**Your task**
Would you please repeat the data exactly as given?

**Collected data**
-- Opening Marker --

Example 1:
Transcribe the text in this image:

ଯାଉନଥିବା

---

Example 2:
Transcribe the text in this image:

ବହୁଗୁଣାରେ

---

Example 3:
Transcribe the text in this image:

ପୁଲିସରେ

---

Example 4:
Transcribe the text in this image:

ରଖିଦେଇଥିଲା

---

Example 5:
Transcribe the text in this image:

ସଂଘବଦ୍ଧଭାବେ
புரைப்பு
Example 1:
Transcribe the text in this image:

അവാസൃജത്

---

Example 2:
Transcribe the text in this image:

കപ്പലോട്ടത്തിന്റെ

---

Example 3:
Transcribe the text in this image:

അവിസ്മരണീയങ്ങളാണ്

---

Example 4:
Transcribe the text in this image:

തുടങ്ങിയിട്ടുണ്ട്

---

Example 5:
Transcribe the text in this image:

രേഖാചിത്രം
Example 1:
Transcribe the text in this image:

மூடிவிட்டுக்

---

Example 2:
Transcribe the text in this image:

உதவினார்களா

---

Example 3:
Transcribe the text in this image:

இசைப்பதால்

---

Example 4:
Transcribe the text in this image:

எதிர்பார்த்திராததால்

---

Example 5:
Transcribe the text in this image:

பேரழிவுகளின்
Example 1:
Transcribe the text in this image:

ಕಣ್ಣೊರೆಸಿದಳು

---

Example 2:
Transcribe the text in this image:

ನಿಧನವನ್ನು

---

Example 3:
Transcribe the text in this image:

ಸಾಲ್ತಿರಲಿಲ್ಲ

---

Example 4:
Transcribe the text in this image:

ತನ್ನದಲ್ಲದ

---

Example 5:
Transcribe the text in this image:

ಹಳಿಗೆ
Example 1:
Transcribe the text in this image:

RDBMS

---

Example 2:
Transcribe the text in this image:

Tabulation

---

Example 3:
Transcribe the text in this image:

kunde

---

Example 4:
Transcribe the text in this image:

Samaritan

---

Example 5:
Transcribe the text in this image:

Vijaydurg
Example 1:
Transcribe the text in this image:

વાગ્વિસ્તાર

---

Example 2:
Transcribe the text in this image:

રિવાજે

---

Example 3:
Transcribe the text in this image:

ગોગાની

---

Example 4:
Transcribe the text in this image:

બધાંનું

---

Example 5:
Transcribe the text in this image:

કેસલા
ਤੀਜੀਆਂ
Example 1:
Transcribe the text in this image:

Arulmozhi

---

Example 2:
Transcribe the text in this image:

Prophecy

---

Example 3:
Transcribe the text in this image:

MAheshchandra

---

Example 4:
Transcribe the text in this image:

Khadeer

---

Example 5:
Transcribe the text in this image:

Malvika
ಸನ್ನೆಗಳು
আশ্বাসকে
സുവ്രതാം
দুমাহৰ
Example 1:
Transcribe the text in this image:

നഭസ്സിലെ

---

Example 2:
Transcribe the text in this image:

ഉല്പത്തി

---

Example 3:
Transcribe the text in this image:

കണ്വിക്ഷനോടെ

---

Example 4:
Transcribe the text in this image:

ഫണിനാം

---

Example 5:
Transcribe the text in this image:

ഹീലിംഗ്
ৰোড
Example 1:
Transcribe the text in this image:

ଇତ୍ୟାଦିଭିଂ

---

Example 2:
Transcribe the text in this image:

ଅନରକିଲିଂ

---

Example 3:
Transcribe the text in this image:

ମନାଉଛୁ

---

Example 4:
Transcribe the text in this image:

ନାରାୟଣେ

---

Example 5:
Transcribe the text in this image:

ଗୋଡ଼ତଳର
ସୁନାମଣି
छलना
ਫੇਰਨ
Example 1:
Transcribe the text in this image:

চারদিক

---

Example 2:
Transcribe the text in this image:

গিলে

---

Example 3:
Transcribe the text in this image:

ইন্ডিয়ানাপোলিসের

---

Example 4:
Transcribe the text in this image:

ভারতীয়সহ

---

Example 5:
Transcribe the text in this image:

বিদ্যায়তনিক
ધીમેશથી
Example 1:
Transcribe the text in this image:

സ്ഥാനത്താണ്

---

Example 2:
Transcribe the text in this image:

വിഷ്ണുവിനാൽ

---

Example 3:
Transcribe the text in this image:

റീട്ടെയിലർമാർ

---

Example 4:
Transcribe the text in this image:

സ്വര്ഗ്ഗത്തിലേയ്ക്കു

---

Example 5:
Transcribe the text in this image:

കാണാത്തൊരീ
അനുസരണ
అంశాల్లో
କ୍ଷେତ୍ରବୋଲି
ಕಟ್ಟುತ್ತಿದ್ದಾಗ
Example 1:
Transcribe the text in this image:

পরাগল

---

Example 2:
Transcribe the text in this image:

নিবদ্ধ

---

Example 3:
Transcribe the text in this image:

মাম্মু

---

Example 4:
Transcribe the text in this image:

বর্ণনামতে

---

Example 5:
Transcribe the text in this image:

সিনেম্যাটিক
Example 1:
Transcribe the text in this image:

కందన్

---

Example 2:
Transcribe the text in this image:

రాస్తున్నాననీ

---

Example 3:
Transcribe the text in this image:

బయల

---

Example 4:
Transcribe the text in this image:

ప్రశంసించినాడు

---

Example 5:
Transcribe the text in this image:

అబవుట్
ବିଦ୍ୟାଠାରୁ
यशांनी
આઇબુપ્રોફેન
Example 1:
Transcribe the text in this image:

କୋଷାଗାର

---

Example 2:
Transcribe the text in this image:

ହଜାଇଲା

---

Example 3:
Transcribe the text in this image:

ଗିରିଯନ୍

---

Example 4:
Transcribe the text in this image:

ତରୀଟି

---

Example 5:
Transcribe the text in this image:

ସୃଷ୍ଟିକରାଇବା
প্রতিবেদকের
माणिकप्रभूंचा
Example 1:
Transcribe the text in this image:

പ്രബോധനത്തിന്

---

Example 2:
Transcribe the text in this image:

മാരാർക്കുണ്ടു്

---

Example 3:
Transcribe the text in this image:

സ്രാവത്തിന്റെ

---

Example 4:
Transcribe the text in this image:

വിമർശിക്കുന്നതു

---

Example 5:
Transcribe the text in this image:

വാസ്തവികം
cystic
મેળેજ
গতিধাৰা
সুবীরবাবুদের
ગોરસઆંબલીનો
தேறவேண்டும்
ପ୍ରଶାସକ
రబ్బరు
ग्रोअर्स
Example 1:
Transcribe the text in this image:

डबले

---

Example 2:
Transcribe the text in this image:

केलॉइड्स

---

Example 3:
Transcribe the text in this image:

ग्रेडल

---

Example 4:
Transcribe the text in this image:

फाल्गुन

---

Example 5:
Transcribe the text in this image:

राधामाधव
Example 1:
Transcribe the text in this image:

-- Closing Marker --

**Response area**
Example 1:
Transcribe the text in this image:

ଯାଉନଥିବା

---

Example 2:
Transcribe the text in this image:

ବହୁଗୁଣାରେ

---

Example 3:
Transcribe the text in this image:

ପୁଲିସରେ

---

Example 4:
Transcribe the text in this image:

ରଖିଦେଇଥିଲା

---

Example 5:
Transcribe the text in this image:

ସଂଘବଦ୍ଧଭାବେ
புரைப்பு
Example 1:
Transcribe the text in this image:

അവാസൃജത്

---

Example 2:
Transcribe the text in this image:

കപ്പലോട്ടത്തിന്റെ

---

Example 3:
Transcribe the text in this image:

അവിസ്മരണീയങ്ങളാണ്

---

Example 4:
Transcribe the text in this image:

തുടങ്ങിയിട്ടുണ്ട്

---

Example 5:
Transcribe the text in this image:

രേഖാചിത്രം
Example 1:
Transcribe the text in this image:

மூடிவிட்டுக்

---

Example 2:
Transcribe the text in this image:

உதவினார்களா

---

Example 3:
Transcribe the text in this image:

இசைப்பதால்

---

Example 4:
Transcribe the text in this image:

எதிர்பார்த்திராததால்

---

Example 5:
Transcribe the text in this image:

பேரழிவுகளின்
Example 1:
Transcribe the text in this image:

ಕಣ್ಣೊರೆಸಿದಳು

---

Example 2:
Transcribe the text in this image:

ನಿಧನವನ್ನು

---

Example 3:
Transcribe the text in this image:

ಸಾಲ್ತಿರಲಿಲ್ಲ

---

Example 4:
Transcribe the text in this image:

ತನ್ನದಲ್ಲದ

---

Example 5:
Transcribe the text in this image:

ಹಳಿಗೆ
Example 1:
Transcribe the text in this image:

RDBMS

---

Example 2:
Transcribe the text in this image:

Tabulation

---

Example 3:
Transcribe the text in this image:

kunde

---

Example 4:
Transcribe the text in this image:

Samaritan

---

Example 5:
Transcribe the text in this image:

Vijaydurg
Example 1:
Transcribe the text in this image:

વાગ્વિસ્તાર

---

Example 2:
Transcribe the text in this image:

રિવાજે

---

Example 3:
Transcribe the text in this image:

ગોગાની

---

Example 4:
Transcribe the text in this image:

બધાંનું

---

Example 5:
Transcribe the text in this image:

કેસલા
ਤੀਜੀਆਂ
Example 1:
Transcribe the text in this image:

Arulmozhi

---

Example 2:
Transcribe the text in this image:

Prophecy

---

Example 3:
Transcribe the text in this image:

MAheshchandra

---

Example 4:
Transcribe the text in this image:

Khadeer

---

Example 5:
Transcribe the text in this image:

Malvika
ಸನ್ನೆಗಳು
আশ্বাসকে
സുവ്രതാം
দুমাহৰ
Example 1:
Transcribe the text in this image:

നഭസ്സിലെ

---

Example 2:
Transcribe the text in this image:

ഉല്പത്തി

---

Example 3:
Transcribe the text in this image:

കണ്വിക്ഷനോടെ

---

Example 4:
Transcribe the text in this image:

ഫണിനാം

---

Example 5:
Transcribe the text in this image:

ഹീലിംഗ്
ৰোড
Example 1:
Transcribe the text in this image:

ଇତ୍ୟାଦିଭିଂ

---

Example 2:
Transcribe the text in this image:

ଅନରକିଲିଂ

---

Example 3:
Transcribe the text in this image:

ମନାଉଛୁ

---

Example 4:
Transcribe the text in this image:

ନାରାୟଣେ

---

Example 5:
Transcribe the text in this image:

ଗୋଡ଼ତଳର
ସୁନାମଣି
छलना
ਫੇਰਨ
Example 1:
Transcribe the text in this image:

চারদিক

---

Example 2:
Transcribe the text in this image:

গিলে

---

Example 3:
Transcribe the text in this image:

ইন্ডিয়ানাপোলিসের

---

Example 4:
Transcribe the text in this image:

ভারতীয়সহ

---

Example 5:
Transcribe the text in this image:

বিদ্যায়তনিক
ધીમેશથી
Example 1:
Transcribe the text in this image:

സ്ഥാനത്താണ്

---

Example 2:
Transcribe the text in this image:

വിഷ്ണുവിനാൽ

---

Example 3:
Transcribe the text in this image:

റീട്ടെയിലർമാർ

---

Example 4:
Transcribe the text in this image:

സ്വര്ഗ്ഗത്തിലേയ്ക്കു

---

Example 5:
Transcribe the text in this image:

കാണാത്തൊരീ
അനുസരണ
అంశాల్లో
କ୍ଷେତ୍ରବୋଲି
ಕಟ್ಟುತ್ತಿದ್ದಾಗ
Example 1:
Transcribe the text in this image:

পরাগল

---

Example 2:
Transcribe the text in this image:

নিবদ্ধ

---

Example 3:
Transcribe the text in this image:

মাম্মু

---

Example 4:
Transcribe the text in this image:

বর্ণনামতে

---

Example 5:
Transcribe the text in this image:

সিনেম্যাটিক
Example 1:
Transcribe the text in this image:

కందన్

---

Example 2:
Transcribe the text in this image:

రాస్తున్నాననీ

---

Example 3:
Transcribe the text in this image:

బయల

---

Example 4:
Transcribe the text in this image:

ప్రశంసించినాడు

---

Example 5:
Transcribe the text in this image:

అబవుట్
ବିଦ୍ୟାଠାରୁ
यशांनी
આઇબુપ્રોફેન
Example 1:
Transcribe the text in this image:

କୋଷାଗାର

---

Example 2:
Transcribe the text in this image:

ହଜାଇଲା

---

Example 3:
Transcribe the text in this image:

ଗିରିଯନ୍

---

Example 4:
Transcribe the text in this image:

ତରୀଟି

---

Example 5:
Transcribe the text in this image:

ସୃଷ୍ଟିକରାଇବା
প্রতিবেদকের
माणिकप्रभूंचा
Example 1:
Transcribe the text in this image:

പ്രബോധനത്തിന്

---

Example 2:
Transcribe the text in this image:

മാരാർക്കുണ്ടു്

---

Example 3:
Transcribe the text in this image:

സ്രാവത്തിന്റെ

---

Example 4:
Transcribe the text in this image:

വിമർശിക്കുന്നതു

---

Example 5:
Transcribe the text in this image:

വാസ്തവികം
cystic
મેળેજ
গতিধাৰা
সুবীরবাবুদের
ગોરસઆંબલીનો
தேறவேண்டும்
ପ୍ରଶାସକ
రబ్బరు
ग्रोअर्स
Example 1:
Transcribe the text in this image:

डबले

---

Example 2:
Transcribe the text in this image:

केलॉइड्स

---

Example 3:
Transcribe the text in this image:

ग्रेडल

---

Example 4:
Transcribe the text in this image:

फाल्गुन

---

Example 5:
Transcribe the text in this image:

राधामाधव
Example 1:
Transcribe the text in this image:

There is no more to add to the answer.